Are these facts or are you making any assumptions?

Study a piece from different angles, from the sides, closely and from the distance, playing with light (if possible), see if this work forms a part of a bigger display on the wall/in the room. Does anything change? How?

All these questions are ready to print here: explore-yourself-through-art-slow-art-day-list-of-questions

  1. Look at a piece for 5 seconds then turn around and write down five things to describe it. Do the same thing again looking for 10 seconds, then 20.
  2. Working with a partner, stand or sit back to back. One person faces the object and describes it to the second, who draws it, compare the outcomes afterwards.

My suggestions are as follows:

  1. After you get back home, try to re-create the piece that was the most influential (just sketch it). Which elements do you remember most? What colours impressed you most? See if you can use any of the ideas to make a part of your lesson around it! Do you feel inspired? How?
  2. Read more about the work, the artist or the times when the piece of art was created. Explore the historical background, see what may have influenced the artist.

Studying a piece of art is like an intimate, very personal and individual meditation session with the artist and their work, when we absorb the piece of art bit by bit and in detail, not worrying about not being from artistic background, not having any art qualifications or theoretical knowledge around that particular work of art. It is all about us, our perception and understanding the message by paying attention to detail, practising mindfulness through the sense of sight. We focus and we are in the moment paying attention to an experience that is taking us to present. This moment gives us the opportunity to become artists ourselves and feel like artists creating our own interpretation. This way, we take a work of art to the next, personal level with our perceptions and discoveries that make us feel in a certain way. By answering suggested questions we create our own unique stories.

Slow Art is about switching attention from everyday matters to one piece of art, paying close attention to details, close observation, playing with and enjoying art, making art experience accessible to all, abstract thinking (subjective and objective), networking and sharing opinions, contemplating own feelings and being unique in our own interpretations. Slow art is not about being right or wrong, knowing the title, context, style or the painter, being an art expert, rushing through or repeating what others said.

Escape your everyday busy, fast-paced digital life to enter and experience the magical world in one of your local museums on the 8th April joining people all over the world in celebrating Slow Art Day. Experience that moment yourself! It may have a significant impact on your life :-). This experience can be the first step to a long-term pastime. Invite your friends to join you! Make it a social event. Have you tried it before? Have you got any comments to share? How has it helped you?

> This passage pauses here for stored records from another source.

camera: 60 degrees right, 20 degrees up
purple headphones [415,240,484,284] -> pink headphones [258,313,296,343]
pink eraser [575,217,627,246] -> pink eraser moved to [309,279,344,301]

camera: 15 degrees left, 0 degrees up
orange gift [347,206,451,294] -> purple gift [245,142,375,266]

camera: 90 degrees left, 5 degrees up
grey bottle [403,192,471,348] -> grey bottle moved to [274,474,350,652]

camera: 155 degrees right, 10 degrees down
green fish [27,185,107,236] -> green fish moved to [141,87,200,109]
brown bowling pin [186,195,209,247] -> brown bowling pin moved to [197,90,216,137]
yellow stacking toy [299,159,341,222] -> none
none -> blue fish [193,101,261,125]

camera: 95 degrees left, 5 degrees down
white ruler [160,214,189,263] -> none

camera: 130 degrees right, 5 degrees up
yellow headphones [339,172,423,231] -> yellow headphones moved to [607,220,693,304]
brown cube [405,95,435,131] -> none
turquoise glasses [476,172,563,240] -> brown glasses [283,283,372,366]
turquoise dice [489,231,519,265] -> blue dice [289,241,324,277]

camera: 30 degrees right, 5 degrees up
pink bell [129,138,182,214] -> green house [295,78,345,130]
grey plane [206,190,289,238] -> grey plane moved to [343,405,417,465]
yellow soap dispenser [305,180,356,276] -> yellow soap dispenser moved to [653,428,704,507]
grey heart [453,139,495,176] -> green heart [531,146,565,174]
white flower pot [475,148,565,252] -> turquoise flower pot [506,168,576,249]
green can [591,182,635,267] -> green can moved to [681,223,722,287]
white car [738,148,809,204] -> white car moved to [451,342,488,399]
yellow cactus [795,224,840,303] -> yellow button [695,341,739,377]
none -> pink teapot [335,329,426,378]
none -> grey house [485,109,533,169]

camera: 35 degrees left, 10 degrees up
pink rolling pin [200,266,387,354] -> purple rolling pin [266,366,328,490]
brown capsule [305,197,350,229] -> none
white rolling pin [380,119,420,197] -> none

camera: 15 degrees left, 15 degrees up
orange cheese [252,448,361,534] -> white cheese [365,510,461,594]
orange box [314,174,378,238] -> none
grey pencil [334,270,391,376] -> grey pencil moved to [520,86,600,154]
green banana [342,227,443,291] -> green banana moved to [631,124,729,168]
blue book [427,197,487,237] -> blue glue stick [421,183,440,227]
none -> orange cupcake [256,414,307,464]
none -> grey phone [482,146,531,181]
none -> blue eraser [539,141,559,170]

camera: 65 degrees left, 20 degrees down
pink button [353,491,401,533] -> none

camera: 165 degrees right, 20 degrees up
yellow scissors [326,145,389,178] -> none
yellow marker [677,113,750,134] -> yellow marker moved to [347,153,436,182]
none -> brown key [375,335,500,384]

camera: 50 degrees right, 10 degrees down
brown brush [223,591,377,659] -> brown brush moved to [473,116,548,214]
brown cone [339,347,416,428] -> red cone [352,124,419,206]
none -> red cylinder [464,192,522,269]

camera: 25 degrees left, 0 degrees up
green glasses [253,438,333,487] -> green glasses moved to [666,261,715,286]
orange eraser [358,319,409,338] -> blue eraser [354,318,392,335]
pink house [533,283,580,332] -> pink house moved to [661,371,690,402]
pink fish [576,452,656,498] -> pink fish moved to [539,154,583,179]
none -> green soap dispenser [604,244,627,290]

While preparing this post, I checked What’s on section at Manchester Art Gallery and I was really lucky as there was an event today at lunchtime – Take notice – which I could attend! The session was very skilfully facilitated by Louise Thompson, the health and wellbeing manager at the Gallery. We looked at Mont St Michel by Charles Bentley (1808–1854), pictured below. Louise started by introducing the notion of mindfulness. That followed by practising mindfulness through the sense of hearing and then a 10-minute visual mindfulness session contemplating the painting. At the end we exchanged opinions and shared insights. That was a very relaxing and informative session, thanks!